Did you rebuild the VM as I mentioned in my previous email? Did that help if
Another thing you may want to watch for is to prevent your CDROMs / Floppies
from referencing a non-existent ISO or .flp image. Better yet only have
CDROMs and Floppies "Connected" and "Start Connected" options enabled when
using them. Constant and repetitive seeks to the CDROMs and Floppies when
they have "Connected" and / or "Start Connected" enabled, needlessly consumes
CPU and can eventually hang the Guest OS.
Generally most of the time it is possible to kill a hung VM using the
procedures we have already noted. However sometimes the VM becomes
"orphaned" meaning the parent PID has been killed before the children PIDs.
Or the process becomes a "zombie". In both of these instances I have seen
where it becomes necessary to reboot the host to clear the process.
If you use VMotion you could use it to move running VMs off the host prior to
rebooting it so that those VMs do not experience any downtime.
I have not found any reason why the VM hung, as I stated during our phone
conversation. If you experience this problem again, please run the
vm-support script before rebooting the host so that we do not lose
information when the host reboots, and the process IDs are an exact
representation of the currently running system."
Hope that helps a little,
We've seen this too, on a Windows Server 2003 and a Solaris 10 VM. We're running VMware ESX Server 3.0.1 build-44686, and Virtual Center 2.0.1. Killing the PID of the VM on the VI3 host, or using vmload_app to kill the group PID of the VM, lets us start the VM again, but there is still no clue what puts the VMs in limbo. Since the VM shows up as powered on, the problem is not something that HA will help with. I'll outline what we have looked at, with the hope that it will add to the troubleshooting data and maybe jogg others' ideas.
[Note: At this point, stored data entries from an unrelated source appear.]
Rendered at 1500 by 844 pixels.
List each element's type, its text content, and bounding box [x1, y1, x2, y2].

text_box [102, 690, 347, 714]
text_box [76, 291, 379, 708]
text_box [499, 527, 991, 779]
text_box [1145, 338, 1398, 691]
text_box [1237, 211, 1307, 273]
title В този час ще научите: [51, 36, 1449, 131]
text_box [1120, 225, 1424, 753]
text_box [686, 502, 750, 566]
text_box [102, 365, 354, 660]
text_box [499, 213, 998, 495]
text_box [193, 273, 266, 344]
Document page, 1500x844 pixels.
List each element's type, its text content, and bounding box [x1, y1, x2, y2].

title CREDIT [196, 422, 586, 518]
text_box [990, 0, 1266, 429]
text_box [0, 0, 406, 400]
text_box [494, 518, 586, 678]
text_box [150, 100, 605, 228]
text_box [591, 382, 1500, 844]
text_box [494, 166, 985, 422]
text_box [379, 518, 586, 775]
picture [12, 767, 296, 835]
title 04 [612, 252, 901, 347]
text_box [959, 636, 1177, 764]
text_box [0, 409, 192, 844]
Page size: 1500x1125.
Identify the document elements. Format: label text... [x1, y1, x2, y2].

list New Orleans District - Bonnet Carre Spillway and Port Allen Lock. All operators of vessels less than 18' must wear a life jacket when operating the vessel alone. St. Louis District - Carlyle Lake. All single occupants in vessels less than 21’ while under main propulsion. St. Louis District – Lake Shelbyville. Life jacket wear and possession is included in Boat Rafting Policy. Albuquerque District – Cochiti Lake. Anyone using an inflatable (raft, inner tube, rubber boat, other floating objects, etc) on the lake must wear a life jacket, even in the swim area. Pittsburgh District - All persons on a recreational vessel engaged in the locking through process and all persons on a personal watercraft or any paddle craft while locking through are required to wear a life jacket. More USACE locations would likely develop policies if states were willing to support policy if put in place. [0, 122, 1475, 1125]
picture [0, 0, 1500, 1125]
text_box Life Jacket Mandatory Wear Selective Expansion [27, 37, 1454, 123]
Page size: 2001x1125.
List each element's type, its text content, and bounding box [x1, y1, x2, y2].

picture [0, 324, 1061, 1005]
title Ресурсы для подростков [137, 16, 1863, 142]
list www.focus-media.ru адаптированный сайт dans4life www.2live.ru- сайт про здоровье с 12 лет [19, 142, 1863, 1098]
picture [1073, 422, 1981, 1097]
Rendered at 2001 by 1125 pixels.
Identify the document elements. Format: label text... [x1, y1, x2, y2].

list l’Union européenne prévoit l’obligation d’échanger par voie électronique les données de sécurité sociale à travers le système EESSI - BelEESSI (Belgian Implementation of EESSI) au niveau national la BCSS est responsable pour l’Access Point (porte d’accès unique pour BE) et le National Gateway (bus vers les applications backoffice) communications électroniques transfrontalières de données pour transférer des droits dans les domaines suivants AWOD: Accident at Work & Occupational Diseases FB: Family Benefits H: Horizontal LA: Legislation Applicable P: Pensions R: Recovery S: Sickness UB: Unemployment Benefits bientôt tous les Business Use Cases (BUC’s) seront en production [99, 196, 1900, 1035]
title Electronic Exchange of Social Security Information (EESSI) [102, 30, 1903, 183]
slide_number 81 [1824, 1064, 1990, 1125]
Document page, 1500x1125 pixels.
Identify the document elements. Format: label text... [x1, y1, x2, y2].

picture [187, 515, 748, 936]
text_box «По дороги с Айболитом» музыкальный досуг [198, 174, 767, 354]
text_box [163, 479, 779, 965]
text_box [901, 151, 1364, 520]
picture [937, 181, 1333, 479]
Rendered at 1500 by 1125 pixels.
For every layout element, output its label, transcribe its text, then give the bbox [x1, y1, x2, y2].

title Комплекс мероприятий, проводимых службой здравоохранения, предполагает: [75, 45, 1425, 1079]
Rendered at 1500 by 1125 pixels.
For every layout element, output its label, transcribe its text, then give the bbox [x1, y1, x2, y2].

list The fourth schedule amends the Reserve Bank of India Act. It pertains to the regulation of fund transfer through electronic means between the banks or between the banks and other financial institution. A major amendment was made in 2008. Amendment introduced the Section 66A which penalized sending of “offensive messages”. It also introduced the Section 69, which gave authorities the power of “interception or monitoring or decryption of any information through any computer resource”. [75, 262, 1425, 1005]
When VMs are in limbo, VMWare tools show "not installed," and the VM can not be powered off as "another operation is already in progress" even when none of us have performed an operation on the VM. Perhaps the other operation is something VC has tried to do (DRS?). Clarly the VM can not be powered off and must be killed.
Could this relate to a "bad host" in the cluster? When a VM gets moved (DRS) to that host, it goes flaky? Half the time we've seen these limbo issues, they have been on a particular host; the other half of the time I was not able to check. I have yet to find VC logs which show which hosts a VM was migrated to by DRS, to see if this host might be involved with all the times we've had VMs go into limbo. Where is the history of which hosts a VM has lived on over time?
Could this be IO related? The Solaris VM is a Solaris jumpstart and NFS server, and the Windows VM is running Microsoft System Center Operations
Manager 2007 with SQL Server 2005 Enterprise Edition. The first time the Solaris VM had this issue, we were transferring a lot of images to it over NFS. The Windows VM does not see much action - it's there for testing and doesn't do much at the moment.
I have two Solaris VMs on this VMWare cluster, both VMs are running 5.10 Generic_118855-36 (64bit), and the same version of VMWare tools. Only one of the Solaris VMs has ended up in limbo. The second time it was in limbo, I was able to VMotion it to other hosts, but it stayed in limbo. We could also ping the VM, but could not SSH to it, connect to it's serial console, or anything else - this is the first time I have seen any kind of response from the guest OS, when a VM was in limbo. I wasn't at a place where I could see it's VMWare console. I have seen some Solaris VM issues with Sol10 before rev 11/06, or with the 32bit kernel, but they don't apply to what we're running here. I wonder what makes the other Solaris VM (which has never gone into limbo) special? Admitedly it doesn't do much, it's there for some samba access and other random testing.
We have two Windows Server 2003 Enterprise SP2 (not R2) VMs, and only one has been in limbo. The VM which hasn't been in limbo is an application server, using IIS. It hasn't seen a lot of action, the app is still being setup.
We could update this VMWare cluster to 3.0.2, and upgrade Virtual Center to 2.0.1 PL2, but I'd like to know something more concrete about this issue before tossing upgrades at the problem.
Has anyone else had headway or additional feedback from VMWare? I"m about to open a case, if only to add to the "me too" list.
Found this in another forum...
Apparently, this is a known bug and a fix is coming in the september time frame?
If you open a case with VMWare concerning this issue, reference SR# is 191595084 and you should be able to point your support guru in the right direction on this issue.
If anyone is using the beta of the fix please post.
I got the same error on 2 VMs SuSE-9 (64) and SuSE-10 (64) - Running ESX 3.01 - no snapshots or backups running. The NT guy says he had one hang like this also.
Happens infrequently, I have a dozen or more SuSE VM, several dozen Windows VMs, running on a farm of 5 ESX servers.
Trying the vm-support -x ( get ID ) then vmx-support -X ID
Took awhile ( 6 minutes ) but in the end the VM is down !
# vm-support -x
VMware ESX Server Support Script 1.27
Available worlds to debug:
# vm-support -X 1189
VMware ESX Server Support Script 1.27
Can I include a screenshot of the VM 1189? : y
Can I send an NMI (non-maskable interrupt) to the VM 1189? This might crash the VM, but could aid in debugging : y
Can I send an ABORT to the VM 1189? This will crash the VM, but could aid in debugging : y
Preparing files: /
Grabbing data & core files for world 1189. This will take 5 - 10 minutes.
thx Shawn !